→ WHAT YOU ARE ASKED TO DO
Can you write out the listing below line for line, leaving the pictures out?

→ MATERIAL PROVIDED
########################################
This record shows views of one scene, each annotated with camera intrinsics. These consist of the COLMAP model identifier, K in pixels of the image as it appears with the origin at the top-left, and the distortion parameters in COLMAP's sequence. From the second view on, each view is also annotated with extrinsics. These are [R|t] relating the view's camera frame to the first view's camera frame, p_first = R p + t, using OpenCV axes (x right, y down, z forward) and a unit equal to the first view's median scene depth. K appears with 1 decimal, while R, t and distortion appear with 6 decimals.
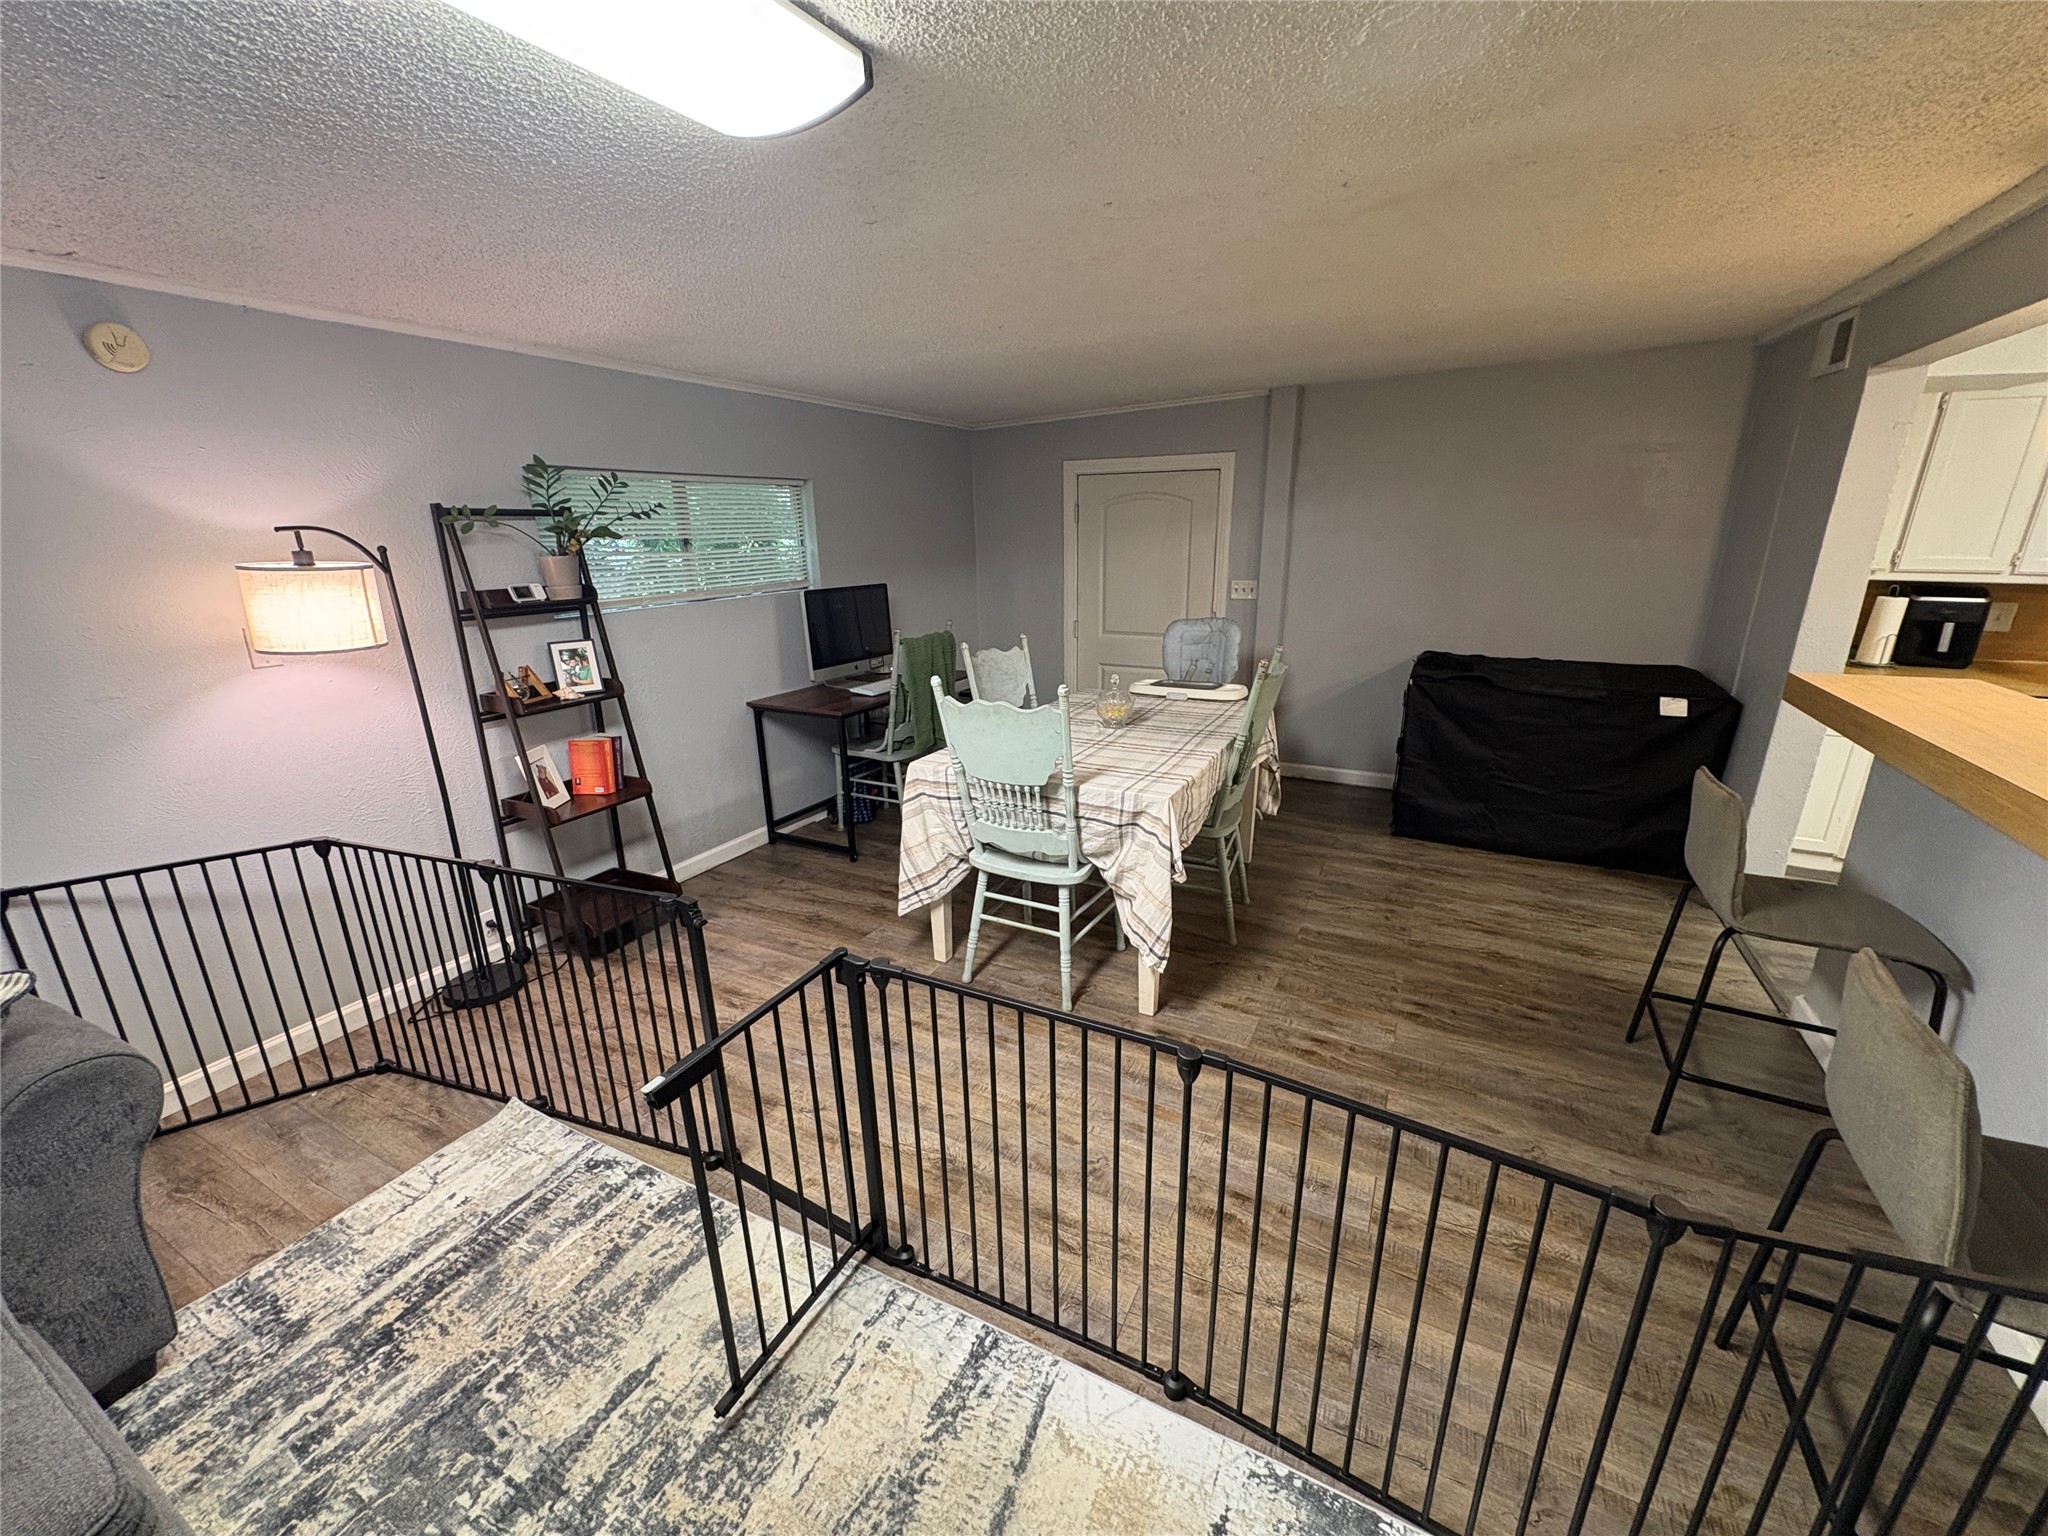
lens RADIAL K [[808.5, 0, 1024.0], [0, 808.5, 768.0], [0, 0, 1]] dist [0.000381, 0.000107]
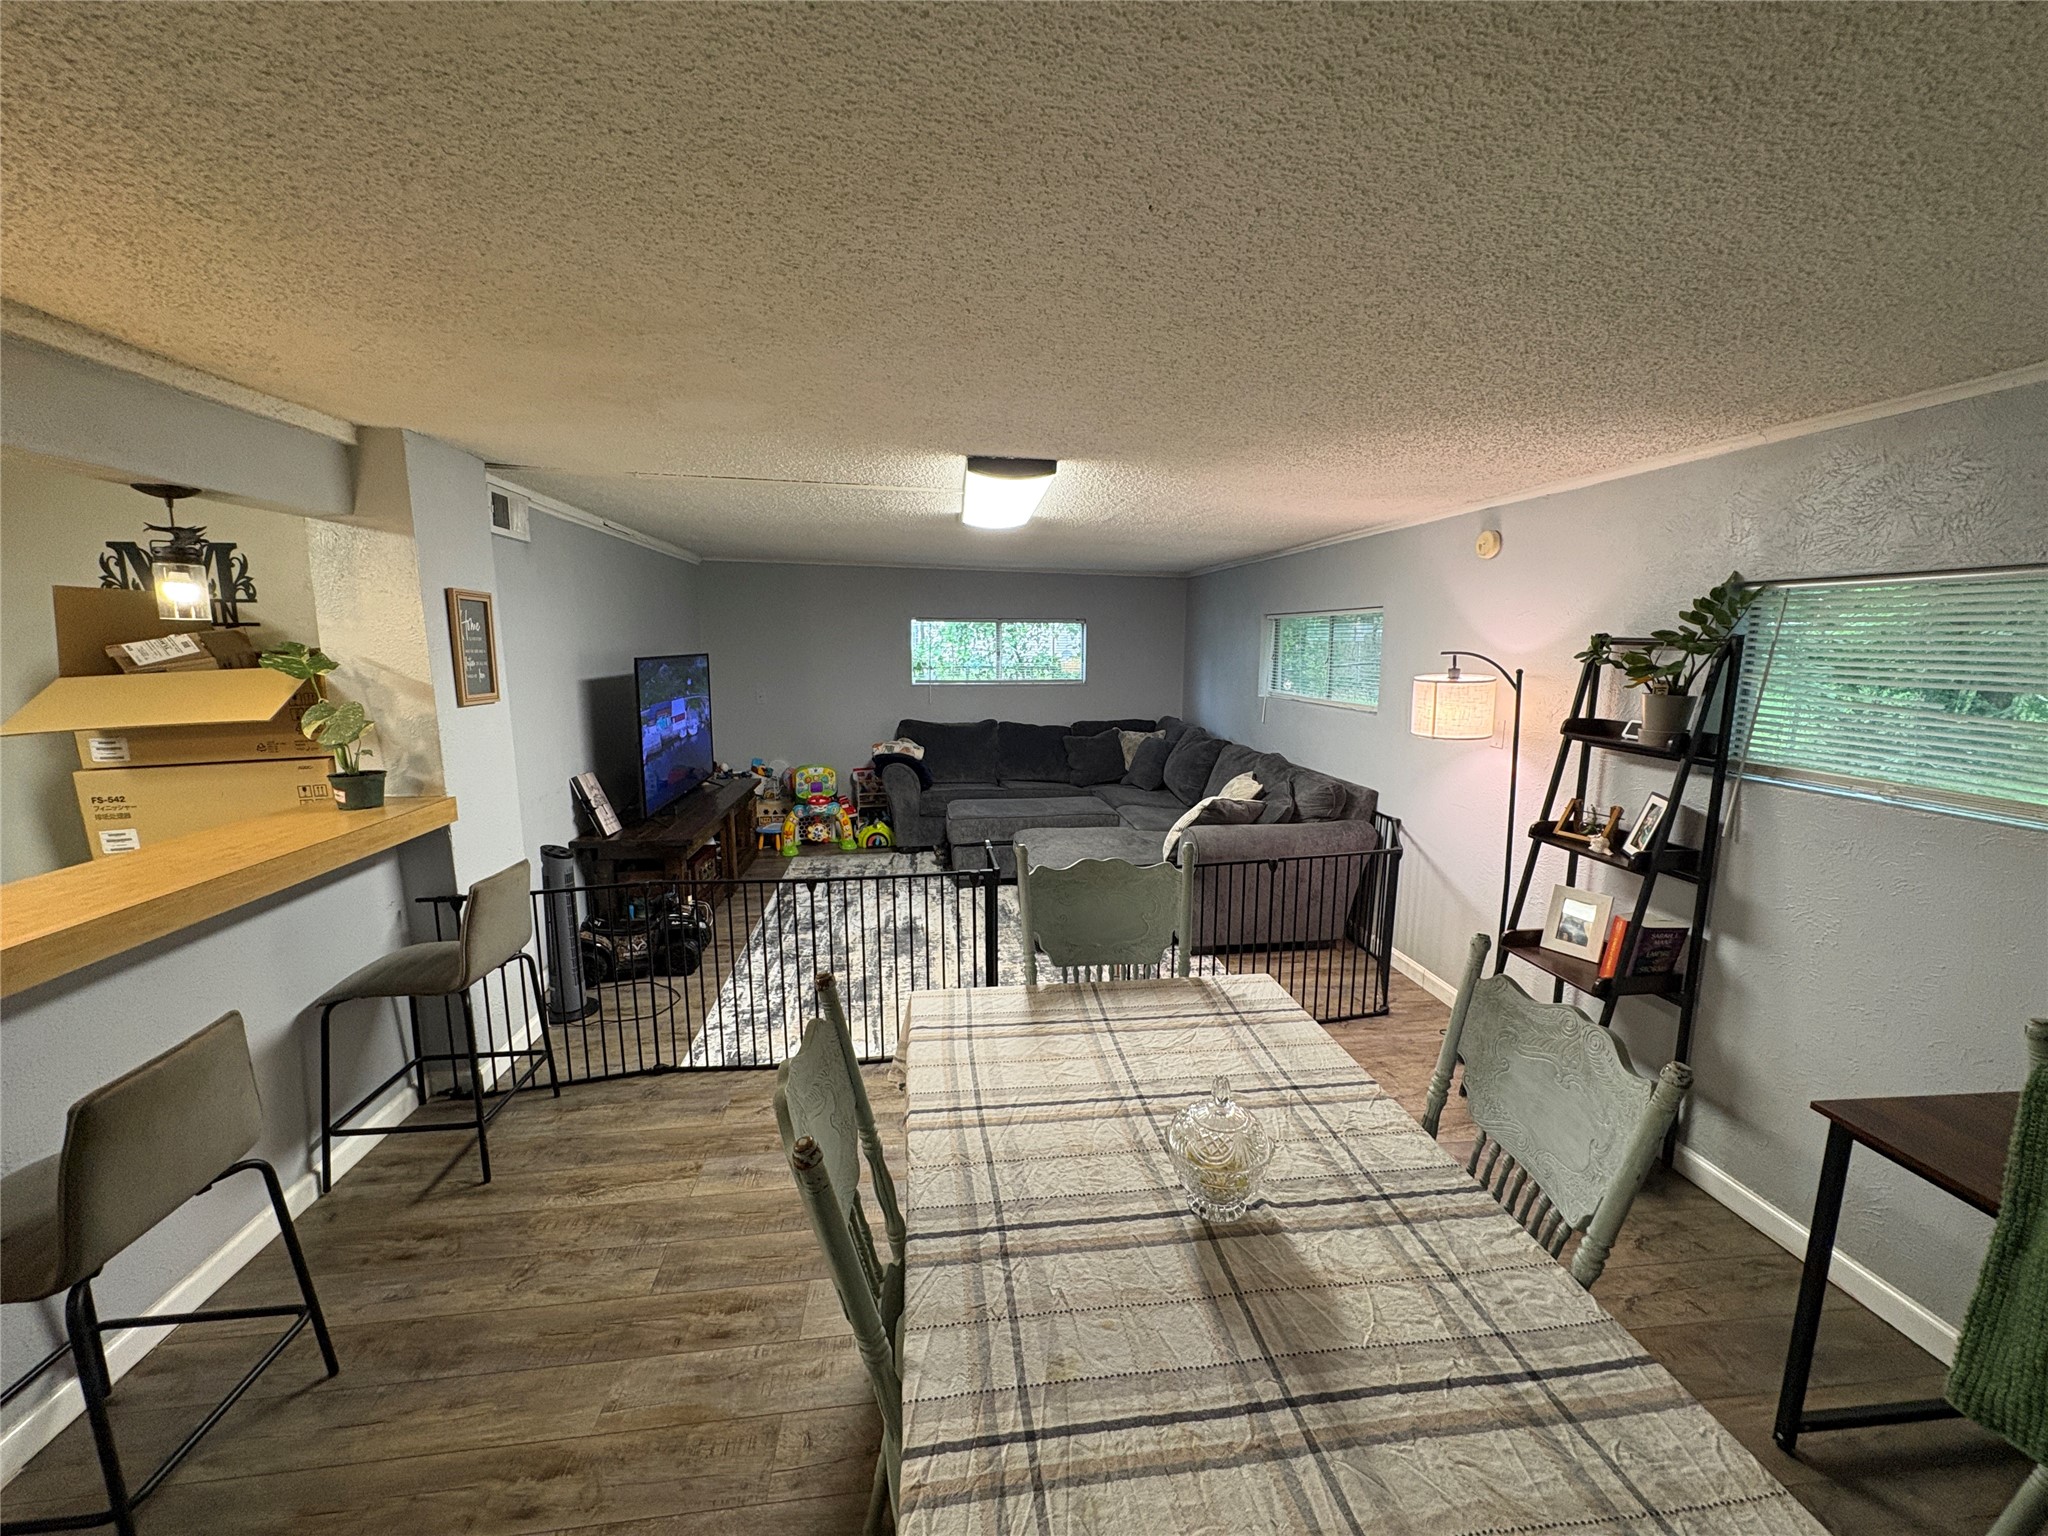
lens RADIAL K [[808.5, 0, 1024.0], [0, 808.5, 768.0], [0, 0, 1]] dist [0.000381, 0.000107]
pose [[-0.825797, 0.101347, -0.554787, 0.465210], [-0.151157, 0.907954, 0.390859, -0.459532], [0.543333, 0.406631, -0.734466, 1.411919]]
########################################
→ EXERCISE RESULT
This record shows views of one scene, each annotated with camera intrinsics. These consist of the COLMAP model identifier, K in pixels of the image as it appears with the origin at the top-left, and the distortion parameters in COLMAP's sequence. From the second view on, each view is also annotated with extrinsics. These are [R|t] relating the view's camera frame to the first view's camera frame, p_first = R p + t, using OpenCV axes (x right, y down, z forward) and a unit equal to the first view's median scene depth. K appears with 1 decimal, while R, t and distortion appear with 6 decimals.
lens RADIAL K [[808.5, 0, 1024.0], [0, 808.5, 768.0], [0, 0, 1]] dist [0.000381, 0.000107]
lens RADIAL K [[808.5, 0, 1024.0], [0, 808.5, 768.0], [0, 0, 1]] dist [0.000381, 0.000107]
pose [[-0.825797, 0.101347, -0.554787, 0.465210], [-0.151157, 0.907954, 0.390859, -0.459532], [0.543333, 0.406631, -0.734466, 1.411919]]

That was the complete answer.